[Stored dataset items]
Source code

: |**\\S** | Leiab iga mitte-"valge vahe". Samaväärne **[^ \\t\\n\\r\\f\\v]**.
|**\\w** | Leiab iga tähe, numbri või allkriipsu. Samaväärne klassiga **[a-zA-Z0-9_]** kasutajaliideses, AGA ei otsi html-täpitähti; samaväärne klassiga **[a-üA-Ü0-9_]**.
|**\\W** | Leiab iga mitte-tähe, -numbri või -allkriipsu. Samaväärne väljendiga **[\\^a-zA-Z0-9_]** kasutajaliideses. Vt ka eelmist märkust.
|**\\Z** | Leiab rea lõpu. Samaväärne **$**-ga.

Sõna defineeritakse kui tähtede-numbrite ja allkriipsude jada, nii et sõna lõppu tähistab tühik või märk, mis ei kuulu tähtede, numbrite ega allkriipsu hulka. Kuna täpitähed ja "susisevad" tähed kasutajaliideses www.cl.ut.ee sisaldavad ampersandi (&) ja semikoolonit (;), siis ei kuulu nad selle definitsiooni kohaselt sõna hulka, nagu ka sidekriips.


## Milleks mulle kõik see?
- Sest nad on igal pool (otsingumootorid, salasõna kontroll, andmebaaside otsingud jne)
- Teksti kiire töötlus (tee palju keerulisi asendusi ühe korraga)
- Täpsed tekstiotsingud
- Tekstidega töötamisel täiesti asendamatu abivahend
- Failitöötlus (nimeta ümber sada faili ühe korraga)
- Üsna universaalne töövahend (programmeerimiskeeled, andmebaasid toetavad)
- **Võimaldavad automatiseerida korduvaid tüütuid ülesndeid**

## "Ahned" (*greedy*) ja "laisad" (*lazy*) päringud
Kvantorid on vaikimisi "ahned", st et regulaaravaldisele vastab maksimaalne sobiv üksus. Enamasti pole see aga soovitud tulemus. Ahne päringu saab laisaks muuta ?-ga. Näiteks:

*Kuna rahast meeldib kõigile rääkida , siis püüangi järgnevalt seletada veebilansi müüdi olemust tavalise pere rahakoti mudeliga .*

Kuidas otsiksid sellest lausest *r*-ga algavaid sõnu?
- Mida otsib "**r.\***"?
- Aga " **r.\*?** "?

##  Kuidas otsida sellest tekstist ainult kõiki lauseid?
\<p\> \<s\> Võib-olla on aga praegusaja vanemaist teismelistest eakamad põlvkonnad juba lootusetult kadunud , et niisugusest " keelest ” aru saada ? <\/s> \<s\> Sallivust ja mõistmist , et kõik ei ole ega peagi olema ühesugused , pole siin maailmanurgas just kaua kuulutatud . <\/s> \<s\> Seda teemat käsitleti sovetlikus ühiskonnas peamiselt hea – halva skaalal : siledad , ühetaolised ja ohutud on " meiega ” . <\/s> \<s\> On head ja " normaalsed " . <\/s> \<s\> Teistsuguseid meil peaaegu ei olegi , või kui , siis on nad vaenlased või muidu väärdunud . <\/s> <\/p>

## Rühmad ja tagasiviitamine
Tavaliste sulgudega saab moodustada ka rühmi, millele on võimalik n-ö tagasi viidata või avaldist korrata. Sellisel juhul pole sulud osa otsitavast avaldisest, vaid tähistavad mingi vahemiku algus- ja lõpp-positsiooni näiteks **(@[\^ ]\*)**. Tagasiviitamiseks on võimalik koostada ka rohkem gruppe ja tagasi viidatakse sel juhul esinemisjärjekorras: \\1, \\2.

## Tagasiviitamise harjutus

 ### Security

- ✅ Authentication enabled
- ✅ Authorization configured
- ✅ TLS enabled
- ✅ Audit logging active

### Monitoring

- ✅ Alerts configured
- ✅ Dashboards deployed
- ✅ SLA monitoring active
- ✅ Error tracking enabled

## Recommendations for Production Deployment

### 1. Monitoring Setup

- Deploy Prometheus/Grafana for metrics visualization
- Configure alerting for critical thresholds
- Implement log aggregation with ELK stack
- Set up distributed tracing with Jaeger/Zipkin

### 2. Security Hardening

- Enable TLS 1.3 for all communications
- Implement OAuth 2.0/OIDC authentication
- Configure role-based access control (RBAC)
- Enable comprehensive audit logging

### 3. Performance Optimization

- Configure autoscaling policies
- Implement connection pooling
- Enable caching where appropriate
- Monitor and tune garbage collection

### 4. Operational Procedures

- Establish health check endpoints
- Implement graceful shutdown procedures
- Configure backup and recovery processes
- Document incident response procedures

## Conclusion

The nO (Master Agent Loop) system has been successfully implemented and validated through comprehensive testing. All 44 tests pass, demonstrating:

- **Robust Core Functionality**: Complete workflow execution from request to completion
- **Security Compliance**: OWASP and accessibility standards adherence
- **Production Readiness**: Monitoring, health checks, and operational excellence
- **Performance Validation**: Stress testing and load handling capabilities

■ Task item
Restate each entry above word for word.

■ Answer box
Source code

: |**\\S** | Leiab iga mitte-"valge vahe". Samaväärne **[^ \\t\\n\\r\\f\\v]**.
|**\\w** | Leiab iga tähe, numbri või allkriipsu. Samaväärne klassiga **[a-zA-Z0-9_]** kasutajaliideses, AGA ei otsi html-täpitähti; samaväärne klassiga **[a-üA-Ü0-9_]**.
|**\\W** | Leiab iga mitte-tähe, -numbri või -allkriipsu. Samaväärne väljendiga **[\\^a-zA-Z0-9_]** kasutajaliideses. Vt ka eelmist märkust.
|**\\Z** | Leiab rea lõpu. Samaväärne **$**-ga.

Sõna defineeritakse kui tähtede-numbrite ja allkriipsude jada, nii et sõna lõppu tähistab tühik või märk, mis ei kuulu tähtede, numbrite ega allkriipsu hulka. Kuna täpitähed ja "susisevad" tähed kasutajaliideses www.cl.ut.ee sisaldavad ampersandi (&) ja semikoolonit (;), siis ei kuulu nad selle definitsiooni kohaselt sõna hulka, nagu ka sidekriips.


## Milleks mulle kõik see?
- Sest nad on igal pool (otsingumootorid, salasõna kontroll, andmebaaside otsingud jne)
- Teksti kiire töötlus (tee palju keerulisi asendusi ühe korraga)
- Täpsed tekstiotsingud
- Tekstidega töötamisel täiesti asendamatu abivahend
- Failitöötlus (nimeta ümber sada faili ühe korraga)
- Üsna universaalne töövahend (programmeerimiskeeled, andmebaasid toetavad)
- **Võimaldavad automatiseerida korduvaid tüütuid ülesndeid**

## "Ahned" (*greedy*) ja "laisad" (*lazy*) päringud
Kvantorid on vaikimisi "ahned", st et regulaaravaldisele vastab maksimaalne sobiv üksus. Enamasti pole see aga soovitud tulemus. Ahne päringu saab laisaks muuta ?-ga. Näiteks:

*Kuna rahast meeldib kõigile rääkida , siis püüangi järgnevalt seletada veebilansi müüdi olemust tavalise pere rahakoti mudeliga .*

Kuidas otsiksid sellest lausest *r*-ga algavaid sõnu?
- Mida otsib "**r.\***"?
- Aga " **r.\*?** "?

##  Kuidas otsida sellest tekstist ainult kõiki lauseid?
\<p\> \<s\> Võib-olla on aga praegusaja vanemaist teismelistest eakamad põlvkonnad juba lootusetult kadunud , et niisugusest " keelest ” aru saada ? <\/s> \<s\> Sallivust ja mõistmist , et kõik ei ole ega peagi olema ühesugused , pole siin maailmanurgas just kaua kuulutatud . <\/s> \<s\> Seda teemat käsitleti sovetlikus ühiskonnas peamiselt hea – halva skaalal : siledad , ühetaolised ja ohutud on " meiega ” . <\/s> \<s\> On head ja " normaalsed " . <\/s> \<s\> Teistsuguseid meil peaaegu ei olegi , või kui , siis on nad vaenlased või muidu väärdunud . <\/s> <\/p>

## Rühmad ja tagasiviitamine
Tavaliste sulgudega saab moodustada ka rühmi, millele on võimalik n-ö tagasi viidata või avaldist korrata. Sellisel juhul pole sulud osa otsitavast avaldisest, vaid tähistavad mingi vahemiku algus- ja lõpp-positsiooni näiteks **(@[\^ ]\*)**. Tagasiviitamiseks on võimalik koostada ka rohkem gruppe ja tagasi viidatakse sel juhul esinemisjärjekorras: \\1, \\2.

## Tagasiviitamise harjutus

 ### Security

- ✅ Authentication enabled
- ✅ Authorization configured
- ✅ TLS enabled
- ✅ Audit logging active

### Monitoring

- ✅ Alerts configured
- ✅ Dashboards deployed
- ✅ SLA monitoring active
- ✅ Error tracking enabled

## Recommendations for Production Deployment

### 1. Monitoring Setup

- Deploy Prometheus/Grafana for metrics visualization
- Configure alerting for critical thresholds
- Implement log aggregation with ELK stack
- Set up distributed tracing with Jaeger/Zipkin

### 2. Security Hardening

- Enable TLS 1.3 for all communications
- Implement OAuth 2.0/OIDC authentication
- Configure role-based access control (RBAC)
- Enable comprehensive audit logging

### 3. Performance Optimization

- Configure autoscaling policies
- Implement connection pooling
- Enable caching where appropriate
- Monitor and tune garbage collection

### 4. Operational Procedures

- Establish health check endpoints
- Implement graceful shutdown procedures
- Configure backup and recovery processes
- Document incident response procedures

## Conclusion

The nO (Master Agent Loop) system has been successfully implemented and validated through comprehensive testing. All 44 tests pass, demonstrating:

- **Robust Core Functionality**: Complete workflow execution from request to completion
- **Security Compliance**: OWASP and accessibility standards adherence
- **Production Readiness**: Monitoring, health checks, and operational excellence
- **Performance Validation**: Stress testing and load handling capabilities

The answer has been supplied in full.